こうした中、コロナ禍により昨年末から中国企業や現地日系企業からの問い合わせが急増。「昨年12月からの1カ月分だけで、日本の1年間分に相当する引き合い件数でした。中国の場合、工場で新型コロナが発生したら数週間の操業停止になるため、死活問題になるからです」(柴野佳英会長)という。
そこで、天津に進出する日系の中堅機械商社と組み、同社の現地子会社内に実験センターを置いた。東莞でも協力関係にある中国人スタッフの駐在事務所を活用する。
■日系、現地企業に販売
天津は日系自動車産業が進出する一方で、中国南部にあたる東莞には現地の大手通信企業など、電子部品関連の企業が集積する。2拠点を設けたことで、現地からの需要に対応できる体制が整ったという。
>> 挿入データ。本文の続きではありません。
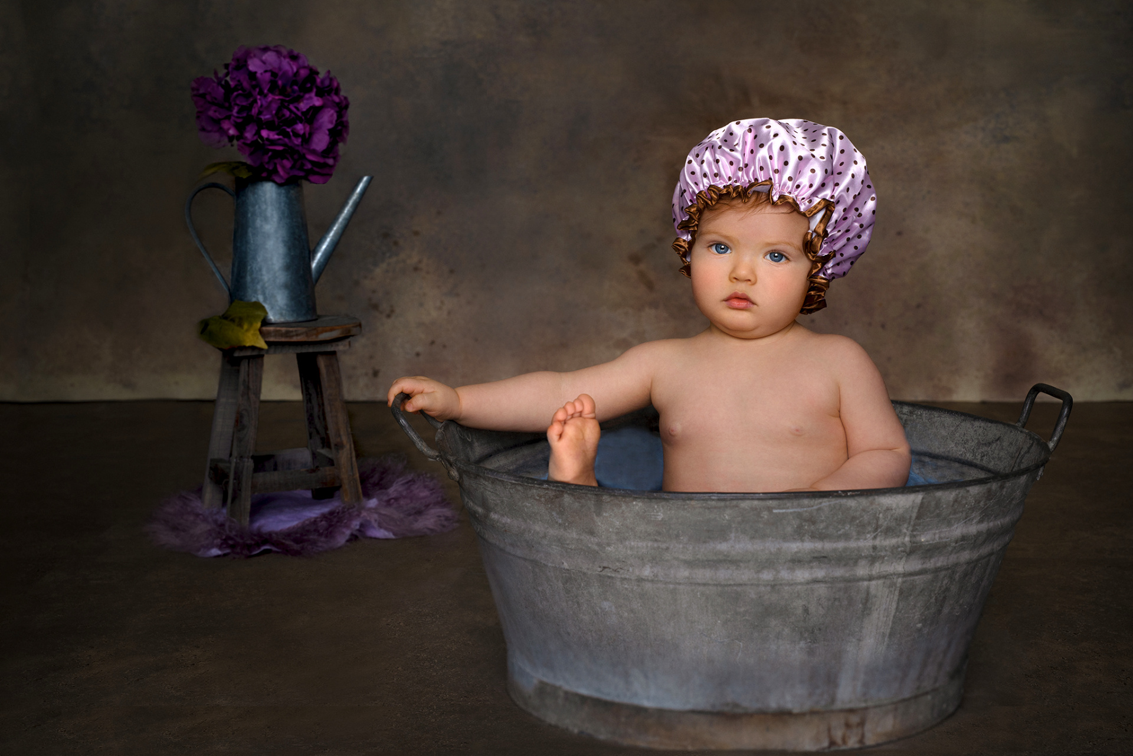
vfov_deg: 27.0
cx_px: 566
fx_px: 1574
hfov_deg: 39.6
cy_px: 378
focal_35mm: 50
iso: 100
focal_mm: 50
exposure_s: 1/200
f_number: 7.1
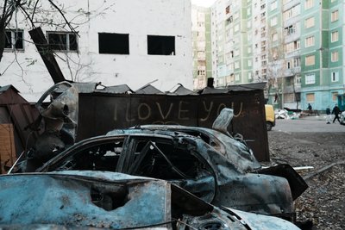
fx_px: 307
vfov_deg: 41.1
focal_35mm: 32
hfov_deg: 58.7
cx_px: 172
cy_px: 115
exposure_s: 1/640
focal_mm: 32
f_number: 2.8
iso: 4000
両拠点では、現地企業などが製造する精密部品などのバリ取りを、センター内にある装置で除去、自動化できるかを検証するとともに、サンプルを日本の本社に郵送し、そこでも検証する。そこで自動化できると判断した場合は、日本から装置を輸出、販売していく。
柴野会長は「中国の製造業でも自動化は進んでいますが、バリ取りだけは手作業でやっている企業が少なくありません。コロナ対策でバリ取り洗浄装置を導入する動きは増えるでしょう」と話している。